Original comment by Taina Jääskeläinen.
I think that ADP uses this format.
Original comment by Matthew Morris (GitHub: matthew-morris-cessda).
Given that ADP's OAI-PMH endpoint is not responding, and I can't find another example to work with, I'm putting this on hold for now.
2020-11-30 12:25:51.691 ERROR (LocalHarvesterConsumerService.java:68) - [ADP] ListRecordHeaders failed: eu.cessda.pasc.oci.exception.XMLParseException: Parsing https://www.adp.fdv.uni-lj.si/v0/oai?verb=ListIdentifiers&metadataPrefix=oai_ddi25 failed: eu.cessda.pasc.oci.exception.HTTPException: Server returned 503
Original comment by Taina Jääskeläinen.
Check what ADP OAI-PMH currently has for language.
Original comment by John Shepherdson (GitHub: john-shepherdson).
@matthew-morris-cessda ADP's endpoint is responding.

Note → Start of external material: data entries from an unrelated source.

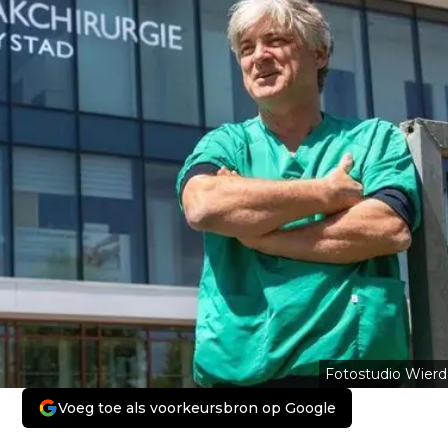
Fotostudio Wierd
Voeg toe als voorkeursbron op Google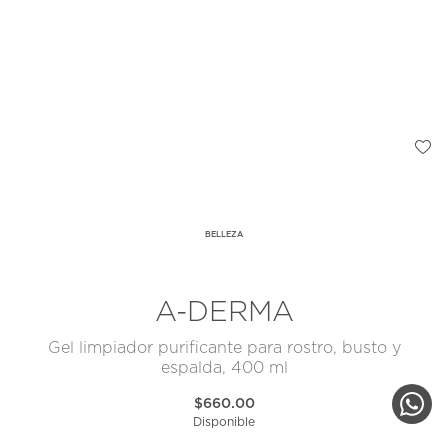
BELLEZA
A-DERMA
Gel limpiador purificante para rostro, busto y
espalda, 400 ml
$660.00
Disponible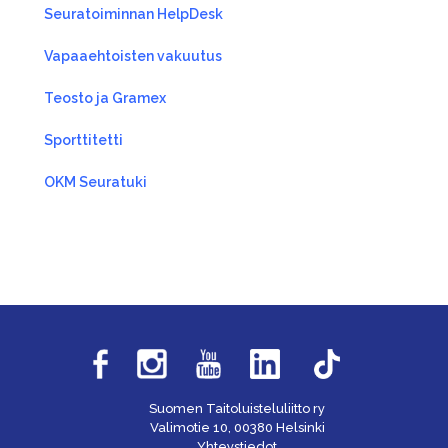
Seuratoiminnan HelpDesk
Vapaaehtoisten vakuutus
Teosto ja Gramex
Sporttitetti
OKM Seuratuki
Suomen Taitoluisteluliitto ry
Valimotie 10, 00380 Helsinki
Yhteystiedot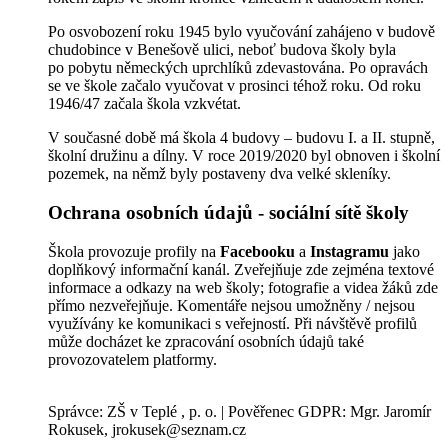
Po osvobození roku 1945 bylo vyučování zahájeno v budově
chudobince v Benešově ulici, neboť budova školy byla
po pobytu německých uprchlíků zdevastována. Po opravách
se ve škole začalo vyučovat v prosinci téhož roku. Od roku
1946/47 začala škola vzkvétat.
V současné době má škola 4 budovy – budovu I. a II. stupně,
školní družinu a dílny. V roce 2019/2020 byl obnoven i školní
pozemek, na němž byly postaveny dva velké skleníky.
Ochrana osobních údajů - sociální sítě školy
Škola provozuje profily na
Facebooku
a
Instagramu
jako
doplňkový informační kanál. Zveřejňuje zde zejména textové
informace a odkazy na web školy; fotografie a videa žáků zde
přímo nezveřejňuje. Komentáře nejsou umožněny / nejsou
využívány ke komunikaci s veřejností. Při návštěvě profilů
může docházet ke zpracování osobních údajů také
provozovatelem platformy.
Správce: ZŠ v Teplé , p. o. | Pověřenec GDPR: Mgr. Jaromír
Rokusek, jrokusek@seznam.cz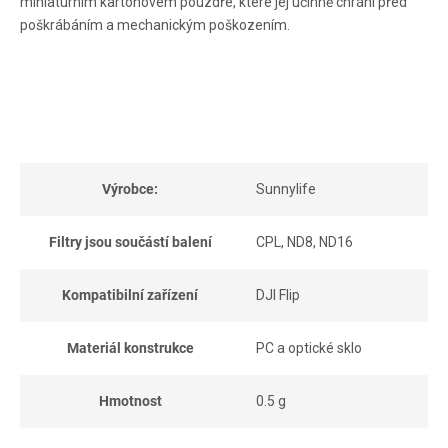
miniaturním kartonovém pouzdře, které jej účinně chrání před
poškrábáním a mechanickým poškozením.
Výrobce:
Sunnylife
Filtry jsou součástí balení
CPL, ND8, ND16
Kompatibilní zařízení
DJI Flip
Materiál konstrukce
PC a optické sklo
Hmotnost
0.5 g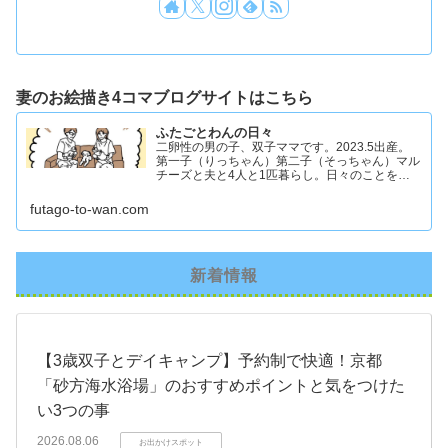
妻のお絵描き4コマブログサイトはこちら
ふたごとわんの日々
二卵性の男の子、双子ママです。2023.5出産。
第一子（りっちゃん）第二子（そっちゃん）マル
チーズと夫と4人と1匹暮らし。日々のことを忘
れず記録したくてアカウントを立ち上げました #
双子ママ #双子男子 #ddツイン #イラスト日記
futago-to-wan.com
新着情報
【3歳双子とデイキャンプ】予約制で快適！京都
「砂方海水浴場」のおすすめポイントと気をつけた
い3つの事
2026.08.06
お出かけスポット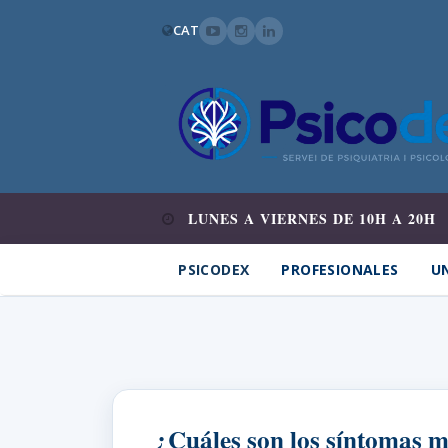
CAT
LUNES A VIERNES DE 10H A 20H
PSICODEX
PROFESIONALES
UN
¿Cuáles son los síntomas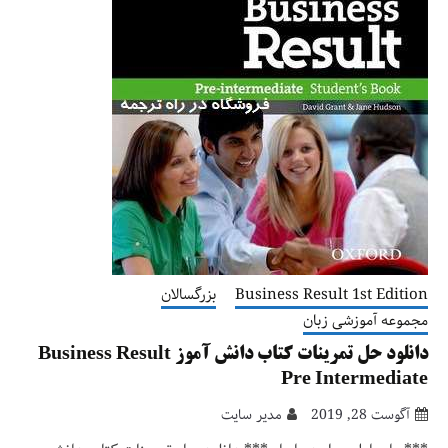
Business Result 1st Edition
بزرگسالان
مجموعه آموزشی زبان
دانلود حل تمرینات کتاب دانش آموز Business Result
Pre Intermediate
آگوست 28, 2019
مدیر سایت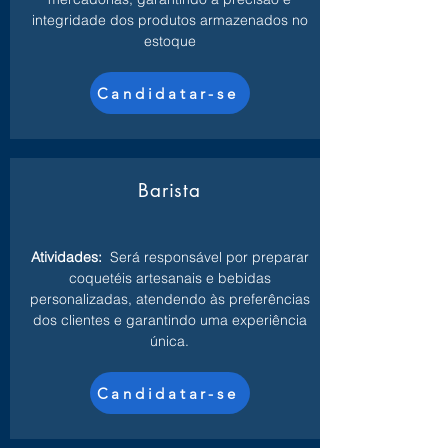
integridade dos produtos armazenados no
estoque
Candidatar-se
Barista
Atividades:
Será responsável por preparar
coquetéis artesanais e bebidas
personalizadas, atendendo às preferências
dos clientes e garantindo uma experiência
única.
Candidatar-se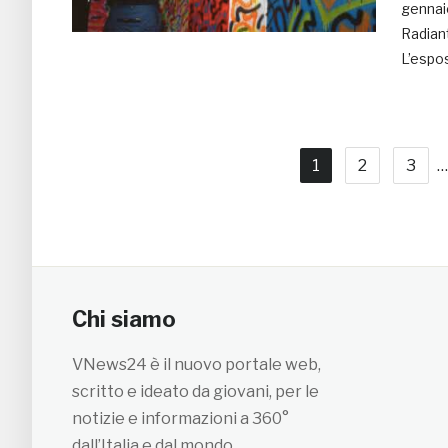
gennaio
Radiant
L’espos
1
2
3
…
Chi siamo
VNews24 è il nuovo portale web,
scritto e ideato da giovani, per le
notizie e informazioni a 360°
dall’Italia e dal mondo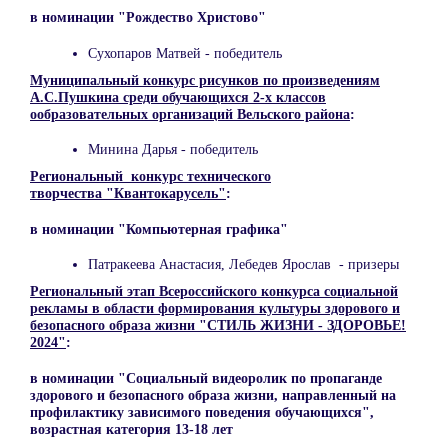
в номинации "Рождество Христово"
Сухопаров Матвей - победитель
Муниципальный конкурс рисунков по произведениям
А.С.Пушкина среди обучающихся 2-х классов
ообразовательных организаций Вельского района
:
Минина Дарья - победитель
Региональный конкурс технического
творчества "Квантокарусель"
:
в номинации "Компьютерная графика"
Патракеева Анастасия, Лебедев Ярослав - призеры
Региональный этап Всероссийского конкурса социальной
рекламы в области формирования культуры здорового и
безопасного образа жизни "СТИЛЬ ЖИЗНИ - ЗДОРОВЬЕ!
2024"
:
в номинации "Социальный видеоролик по пропаганде
здорового и безопасного образа жизни, направленный на
профилактику зависимого поведения обучающихся",
возрастная категория 13-18 лет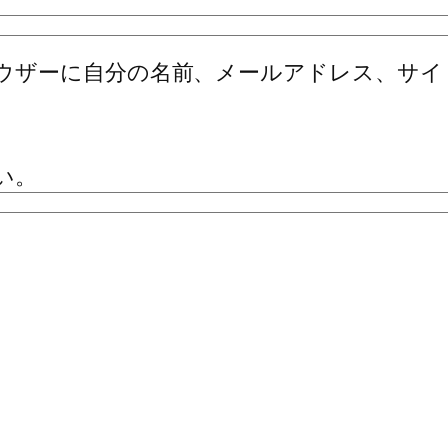
ウザーに自分の名前、メールアドレス、サイ
い。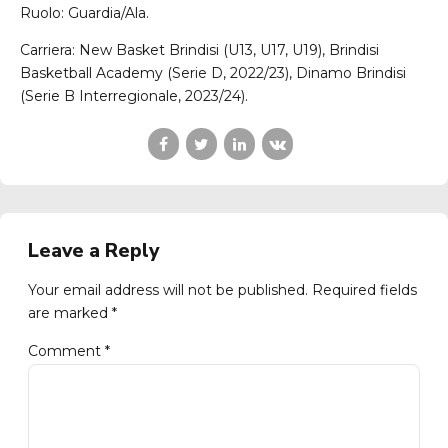
Ruolo: Guardia/Ala.
Carriera: New Basket Brindisi (U13, U17, U19), Brindisi
Basketball Academy (Serie D, 2022/23), Dinamo Brindisi
(Serie B Interregionale, 2023/24).
Leave a Reply
Your email address will not be published. Required fields
are marked *
Comment
*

See https://www.adp.fdv.uni-lj.si/v0/oai?verb=ListIdentifiers&metadataPrefix=oai_ddi25
Original comment by Matthew Morris (GitHub: matthew-morris-cessda).
I’ve decided to strip language codes like en-GB
to remove all characters after the dash. This results in en-GB
being transformed to en
.
Original comment by Taina Jääskeläinen.
Issue #334 was marked as a duplicate of this issue.
Original comment by Matthew Morris (GitHub: matthew-morris-cessda).
Fixed in <link to pull request removed>.
Original report on BitBucket by Taina Jääskeläinen.
As some countries use language and country code combinations, can CDC read only the first two digits in the xml:lang attributes and ignore the rest? The first two-digit part is ISO 639-1.
Easier than make SPs change their legacy metadata. EQB also has two elements where this combination is needed, to distinguish between questions asked in the UK and in Australia, for instance.
See also #230.